On ne peut que s’étonner de l’absence de couverture médiatique autour des mesures « révolutionnaires » prises par l’UE pour répondre à la crise de l’eurozone, un ensemble de mesures regroupées sous le vocable de « gouvernance économique ». Il est notoire que les « plans de sauvetage » de l’UE et du FMI pour la Grèce, l’Irlande et le Portugal représentent pour ces pays une amputation de leur souveraineté nationale sur des matières telles que les politiques fiscales. Cette amputation a été réalisée sans anesthésie par une équipe de chirurgiens de la Commission européenne, entraînés par le Ministère des Finances allemand, en utilisant les instruments classiques de l’école néolibérale.

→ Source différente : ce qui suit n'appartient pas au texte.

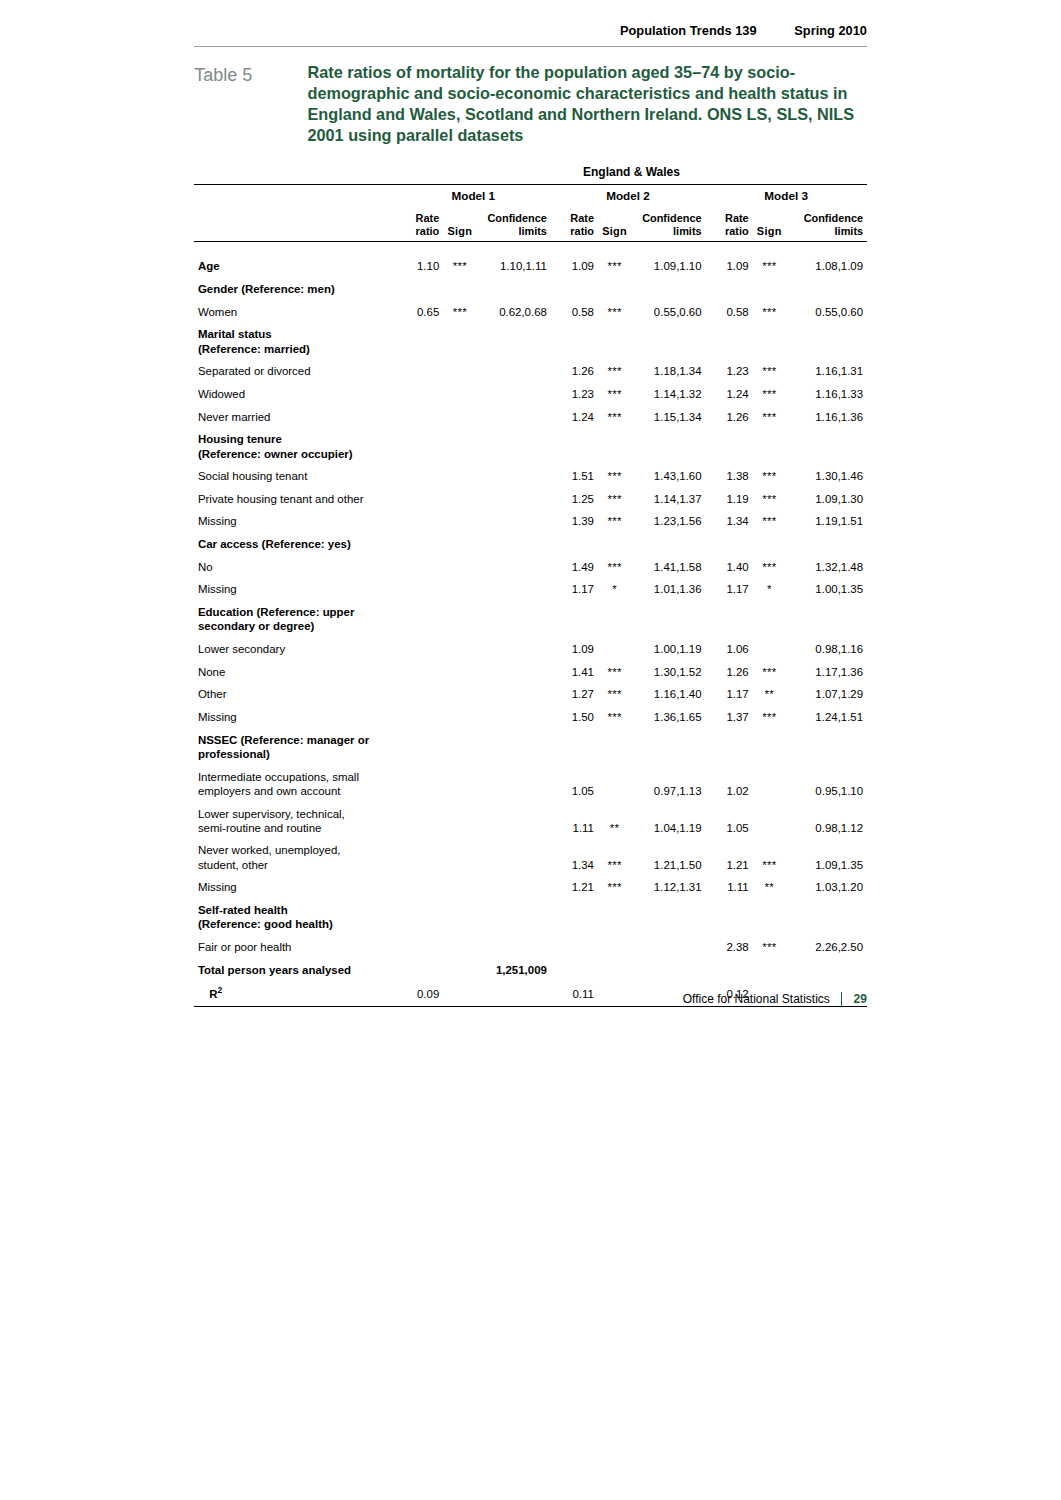Population Trends 139 Spring 2010
Table 5
Rate ratios of mortality for the population aged 35–74 by socio-demographic and socio-economic characteristics and health status in England and Wales, Scotland and Northern Ireland. ONS LS, SLS, NILS 2001 using parallel datasets
| | England & Wales |
| | Model 1 | Model 2 | Model 3 |
| | Rate ratio | Sign | Confidence limits | Rate ratio | Sign | Confidence limits | Rate ratio | Sign | Confidence limits |
| Age | 1.10 | *** | 1.10,1.11 | 1.09 | *** | 1.09,1.10 | 1.09 | *** | 1.08,1.09 |
| Gender (Reference: men) | |
| Women | 0.65 | *** | 0.62,0.68 | 0.58 | *** | 0.55,0.60 | 0.58 | *** | 0.55,0.60 |
| Marital status (Reference: married) | |
| Separated or divorced | | | | 1.26 | *** | 1.18,1.34 | 1.23 | *** | 1.16,1.31 |
| Widowed | | | | 1.23 | *** | 1.14,1.32 | 1.24 | *** | 1.16,1.33 |
| Never married | | | | 1.24 | *** | 1.15,1.34 | 1.26 | *** | 1.16,1.36 |
| Housing tenure (Reference: owner occupier) | |
| Social housing tenant | | | | 1.51 | *** | 1.43,1.60 | 1.38 | *** | 1.30,1.46 |
| Private housing tenant and other | | | | 1.25 | *** | 1.14,1.37 | 1.19 | *** | 1.09,1.30 |
| Missing | | | | 1.39 | *** | 1.23,1.56 | 1.34 | *** | 1.19,1.51 |
| Car access (Reference: yes) | |
| No | | | | 1.49 | *** | 1.41,1.58 | 1.40 | *** | 1.32,1.48 |
| Missing | | | | 1.17 | * | 1.01,1.36 | 1.17 | * | 1.00,1.35 |
| Education (Reference: upper secondary or degree) | |
| Lower secondary | | | | 1.09 | | 1.00,1.19 | 1.06 | | 0.98,1.16 |
| None | | | | 1.41 | *** | 1.30,1.52 | 1.26 | *** | 1.17,1.36 |
| Other | | | | 1.27 | *** | 1.16,1.40 | 1.17 | ** | 1.07,1.29 |
| Missing | | | | 1.50 | *** | 1.36,1.65 | 1.37 | *** | 1.24,1.51 |
| NSSEC (Reference: manager or professional) | |
| Intermediate occupations, small employers and own account | | | | 1.05 | | 0.97,1.13 | 1.02 | | 0.95,1.10 |
| Lower supervisory, technical, semi-routine and routine | | | | 1.11 | ** | 1.04,1.19 | 1.05 | | 0.98,1.12 |
| Never worked, unemployed, student, other | | | | 1.34 | *** | 1.21,1.50 | 1.21 | *** | 1.09,1.35 |
| Missing | | | | 1.21 | *** | 1.12,1.31 | 1.11 | ** | 1.03,1.20 |
| Self-rated health (Reference: good health) | |
| Fair or poor health | | | | | | | 2.38 | *** | 2.26,2.50 |
| Total person years analysed | | | 1,251,009 | | | | | | |
| R 2 | 0.09 | | | 0.11 | | | 0.12 | | |
Office for National Statistics29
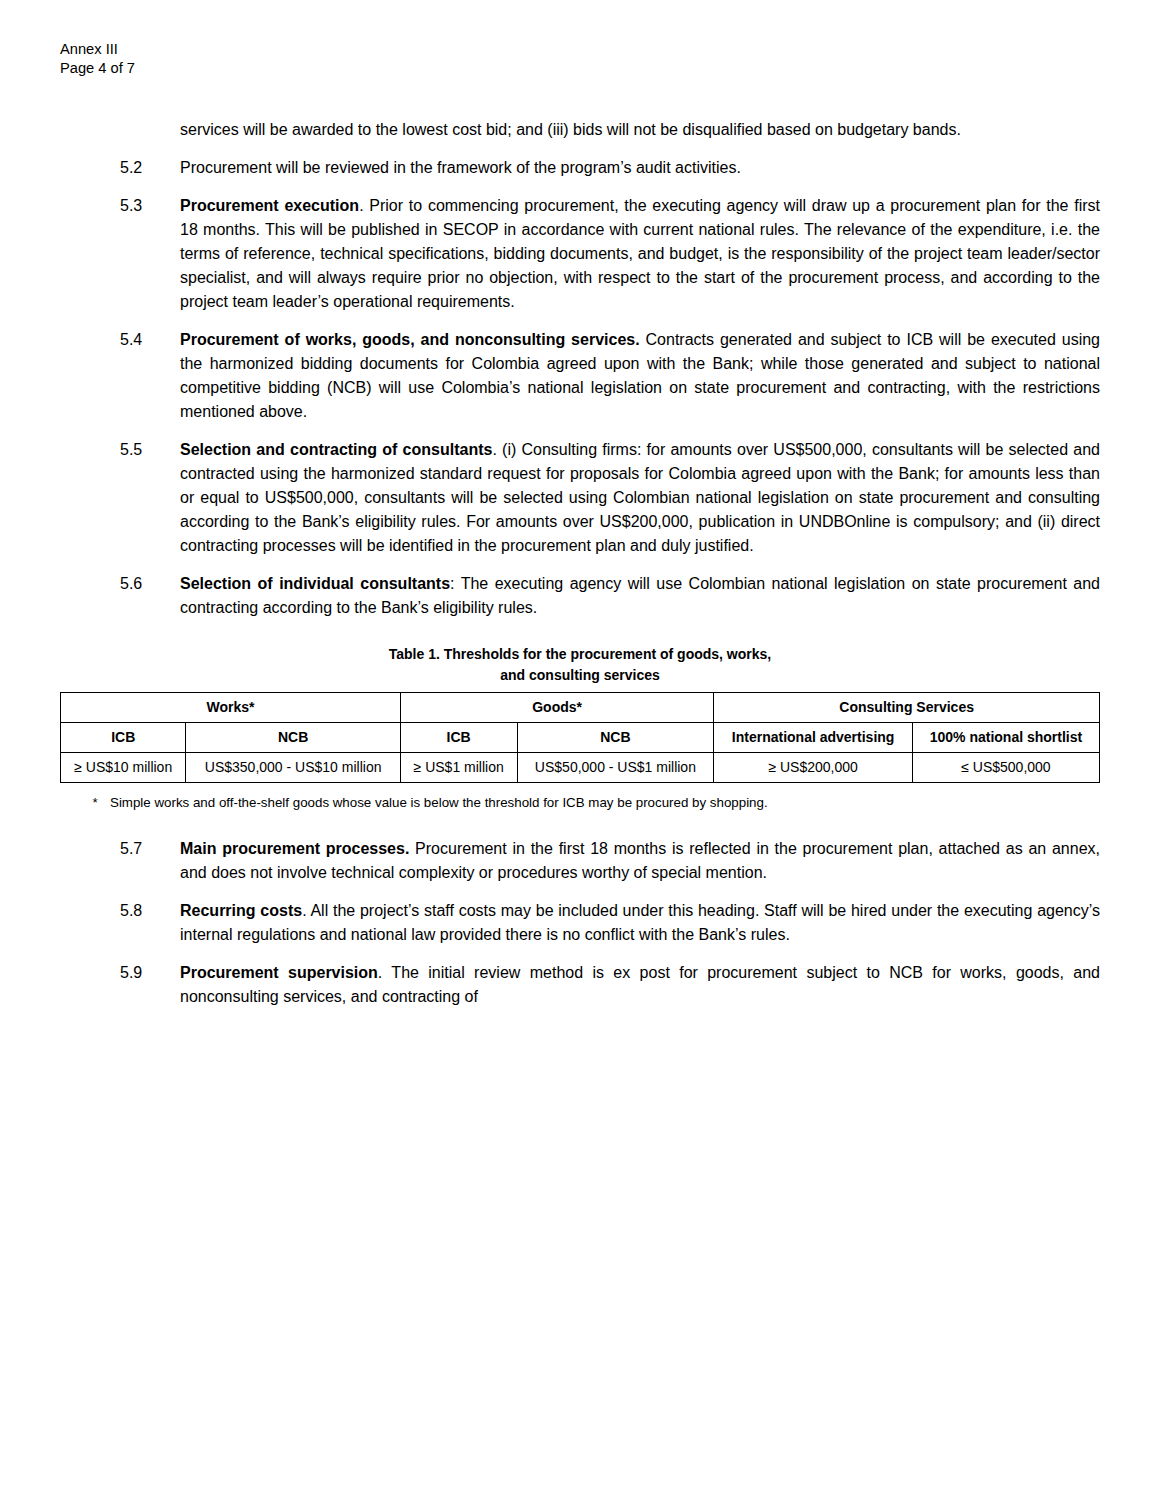Annex III
Page 4 of 7
services will be awarded to the lowest cost bid; and (iii) bids will not be disqualified based on budgetary bands.
5.2
Procurement will be reviewed in the framework of the program’s audit activities.
5.3
Procurement execution. Prior to commencing procurement, the executing agency will draw up a procurement plan for the first 18 months. This will be published in SECOP in accordance with current national rules. The relevance of the expenditure, i.e. the terms of reference, technical specifications, bidding documents, and budget, is the responsibility of the project team leader/sector specialist, and will always require prior no objection, with respect to the start of the procurement process, and according to the project team leader’s operational requirements.
5.4
Procurement of works, goods, and nonconsulting services. Contracts generated and subject to ICB will be executed using the harmonized bidding documents for Colombia agreed upon with the Bank; while those generated and subject to national competitive bidding (NCB) will use Colombia’s national legislation on state procurement and contracting, with the restrictions mentioned above.
5.5
Selection and contracting of consultants. (i) Consulting firms: for amounts over US$500,000, consultants will be selected and contracted using the harmonized standard request for proposals for Colombia agreed upon with the Bank; for amounts less than or equal to US$500,000, consultants will be selected using Colombian national legislation on state procurement and consulting according to the Bank’s eligibility rules. For amounts over US$200,000, publication in UNDBOnline is compulsory; and (ii) direct contracting processes will be identified in the procurement plan and duly justified.
5.6
Selection of individual consultants: The executing agency will use Colombian national legislation on state procurement and contracting according to the Bank’s eligibility rules.
Table 1. Thresholds for the procurement of goods, works, and consulting services
| Works* | Goods* | Consulting Services |
| --- | --- | --- |
| ICB | NCB | ICB | NCB | International advertising | 100% national shortlist |
| ≥ US$10 million | US$350,000 - US$10 million | ≥ US$1 million | US$50,000 - US$1 million | ≥ US$200,000 | ≤ US$500,000 |
*
Simple works and off-the-shelf goods whose value is below the threshold for ICB may be procured by shopping.
5.7
Main procurement processes. Procurement in the first 18 months is reflected in the procurement plan, attached as an annex, and does not involve technical complexity or procedures worthy of special mention.
5.8
Recurring costs. All the project’s staff costs may be included under this heading. Staff will be hired under the executing agency’s internal regulations and national law provided there is no conflict with the Bank’s rules.
5.9
Procurement supervision. The initial review method is ex post for procurement subject to NCB for works, goods, and nonconsulting services, and contracting of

 Mais toutes ces mesures sont prises officiellement « dans l’urgence » et ont été commentées dans les médias. Ce qui est moins connu, c’est comment l’UE a élaboré une centralisation similaire dans la prise de décision sur les budgets nationaux de tous les Etats membres à partir de 2011

« Ce qui se passe représente une révolution silencieuse et graduelle pour une gouvernance économique plus forte » a déclaré le Président de la Commission José Manuel Durão Barroso au mois de juin de l’année dernière, après que le Conseil de l’UE a approuvé les préceptes initiaux de la Commission pour la nouvelle gouvernance économique. « Les Etats membres ont accepté – et j’espère qu’ils l’ont bien compris – d’accorder des pouvoirs plus importants aux institutions européennes par rapport à la surveillance et un contrôle beaucoup plus strict de leurs finances publiques ».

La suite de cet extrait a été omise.